(ChemotherapyAdvisor) – De-escalated adjuvant therapy should be considered for patients with human papillomavirus p16-positive oropharyngeal squamous cell carcinoma (OPSCC) who undergo surgery and routinely reported extracapsular spread (ECS) should not be used to justify adjuvant chemotherapy, according to team of researchers of Washington University School of Medicine, St. Louis, MO. This conclusion is based on a study entitled “Extracapsular spread and adjuvant therapy in human papillomavirus-related, p16-positive oropharyngeal carcinoma,” which is published in the July 15 of Cancer.
The investigators aimed to determine the value of ECS as a prognosticator and adjuvant therapy determinant in surgically resected, HPV-related OPSCC. The investigators selected 152 patients who had p16-positive primary OPSCC and pathologically positive necks and measured ECS from routine reporting (ECSreport) and by using a novel histologic grading system (ECSgraded).

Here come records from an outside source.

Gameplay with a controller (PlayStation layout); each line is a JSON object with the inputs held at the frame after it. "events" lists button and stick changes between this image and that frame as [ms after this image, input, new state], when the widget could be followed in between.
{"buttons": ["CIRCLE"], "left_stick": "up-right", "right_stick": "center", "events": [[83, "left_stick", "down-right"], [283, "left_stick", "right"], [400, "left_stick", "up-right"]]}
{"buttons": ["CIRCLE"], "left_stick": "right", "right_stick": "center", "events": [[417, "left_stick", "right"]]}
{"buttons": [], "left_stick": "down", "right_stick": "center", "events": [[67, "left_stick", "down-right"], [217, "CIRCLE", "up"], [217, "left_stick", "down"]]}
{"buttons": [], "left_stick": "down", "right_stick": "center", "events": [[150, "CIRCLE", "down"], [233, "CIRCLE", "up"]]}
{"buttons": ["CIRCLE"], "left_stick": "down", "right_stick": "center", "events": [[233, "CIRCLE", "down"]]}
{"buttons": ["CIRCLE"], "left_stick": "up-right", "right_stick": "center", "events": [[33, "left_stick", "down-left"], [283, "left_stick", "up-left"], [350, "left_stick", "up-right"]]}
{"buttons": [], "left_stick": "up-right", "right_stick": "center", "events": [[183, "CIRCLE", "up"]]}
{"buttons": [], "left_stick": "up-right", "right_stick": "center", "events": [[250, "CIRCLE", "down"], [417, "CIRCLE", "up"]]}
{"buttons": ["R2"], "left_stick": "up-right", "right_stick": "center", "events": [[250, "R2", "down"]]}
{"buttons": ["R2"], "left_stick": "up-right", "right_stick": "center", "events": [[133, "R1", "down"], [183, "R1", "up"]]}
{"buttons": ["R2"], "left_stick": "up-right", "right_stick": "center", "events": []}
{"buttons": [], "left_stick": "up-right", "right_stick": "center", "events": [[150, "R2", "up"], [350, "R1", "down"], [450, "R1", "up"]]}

The investigators reported that the presence of ECS was not associated with poorer disease-free survival (ECSreport: hazard ratio [HR], 3.42; 95% confidence interval [CI], 0.45-25.88; P=.23; ECSgraded: HR, 2.54; 95% CI, 0.88-7.34; P=.09). T-stage and high-grade ECS, ie, soft tissue metastasis (STMgraded), were prognostic. Overall, and in the presence of ECS or even STM, adjuvant chemoradiotherapy (CRT) was not associated with better disease-free survival over radiotherapy alone (HR, 0.25; 95% CI, 0.06-1.13; P=.07). In addition, matched analyses demonstrated no significant reduction in disease-free survival for the presence of ECS vs the absence of ECS or reduced disease-free survival for the administration of adjuvant radiotherapy alone vs CRT in ECS-positive patients.
The investigators concluded: “Routinely reported ECS was not prognostic in this study; adjuvant CRT vs radiotherapy alone produced no improvement in DFS for ECS-positive patients.”